** START Given data **
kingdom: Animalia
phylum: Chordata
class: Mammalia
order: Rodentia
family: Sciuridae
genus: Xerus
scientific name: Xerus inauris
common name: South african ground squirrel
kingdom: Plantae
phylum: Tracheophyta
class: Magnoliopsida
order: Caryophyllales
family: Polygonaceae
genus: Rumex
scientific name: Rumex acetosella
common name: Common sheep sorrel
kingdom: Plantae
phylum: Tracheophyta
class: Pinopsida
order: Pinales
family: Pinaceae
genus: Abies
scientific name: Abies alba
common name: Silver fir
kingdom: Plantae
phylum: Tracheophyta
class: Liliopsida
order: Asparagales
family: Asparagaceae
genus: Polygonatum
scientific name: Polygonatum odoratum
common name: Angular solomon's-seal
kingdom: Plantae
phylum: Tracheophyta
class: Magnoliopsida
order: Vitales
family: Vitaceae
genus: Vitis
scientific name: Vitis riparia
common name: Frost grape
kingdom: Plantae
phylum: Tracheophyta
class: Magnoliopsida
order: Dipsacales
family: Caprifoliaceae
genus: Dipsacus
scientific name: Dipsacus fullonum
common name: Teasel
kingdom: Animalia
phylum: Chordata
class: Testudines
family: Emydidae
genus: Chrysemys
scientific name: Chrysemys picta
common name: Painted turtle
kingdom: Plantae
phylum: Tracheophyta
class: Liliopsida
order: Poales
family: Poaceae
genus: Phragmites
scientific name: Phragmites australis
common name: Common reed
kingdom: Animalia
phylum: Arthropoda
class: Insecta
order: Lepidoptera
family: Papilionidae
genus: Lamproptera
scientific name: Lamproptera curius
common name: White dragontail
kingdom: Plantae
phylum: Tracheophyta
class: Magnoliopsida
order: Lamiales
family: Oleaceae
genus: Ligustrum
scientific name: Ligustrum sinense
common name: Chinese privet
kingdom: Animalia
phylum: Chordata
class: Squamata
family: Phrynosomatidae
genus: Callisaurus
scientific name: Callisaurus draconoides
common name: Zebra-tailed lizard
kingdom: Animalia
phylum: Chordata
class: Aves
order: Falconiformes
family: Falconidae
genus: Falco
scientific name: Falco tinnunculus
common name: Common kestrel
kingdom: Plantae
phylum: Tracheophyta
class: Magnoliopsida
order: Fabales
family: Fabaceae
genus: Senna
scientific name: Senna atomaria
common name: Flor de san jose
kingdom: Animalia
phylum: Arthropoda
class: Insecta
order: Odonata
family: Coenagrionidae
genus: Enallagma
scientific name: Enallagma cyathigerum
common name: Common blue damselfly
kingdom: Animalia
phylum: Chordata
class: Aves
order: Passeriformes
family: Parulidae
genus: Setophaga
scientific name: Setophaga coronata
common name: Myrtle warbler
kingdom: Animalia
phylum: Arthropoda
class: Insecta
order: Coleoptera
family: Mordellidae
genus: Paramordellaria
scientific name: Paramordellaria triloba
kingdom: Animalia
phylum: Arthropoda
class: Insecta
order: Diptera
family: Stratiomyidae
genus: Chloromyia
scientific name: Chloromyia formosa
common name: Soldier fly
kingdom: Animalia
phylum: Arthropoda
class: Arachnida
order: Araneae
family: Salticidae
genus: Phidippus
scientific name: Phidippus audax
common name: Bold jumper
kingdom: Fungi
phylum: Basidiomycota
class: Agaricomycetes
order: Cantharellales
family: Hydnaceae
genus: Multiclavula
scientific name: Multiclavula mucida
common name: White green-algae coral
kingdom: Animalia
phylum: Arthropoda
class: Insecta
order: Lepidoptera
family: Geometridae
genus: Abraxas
** END Given data **
» **Goal of the exercise**: Please write out the material from its first line through the line with "order: Caryophyllales", switching "common name" to "vernacular name" and leaving everything else unchanged.

» **Full answer**:
kingdom: Animalia
phylum: Chordata
class: Mammalia
order: Rodentia
family: Sciuridae
genus: Xerus
scientific name: Xerus inauris
vernacular name: South african ground squirrel
kingdom: Plantae
phylum: Tracheophyta
class: Magnoliopsida
order: Caryophyllales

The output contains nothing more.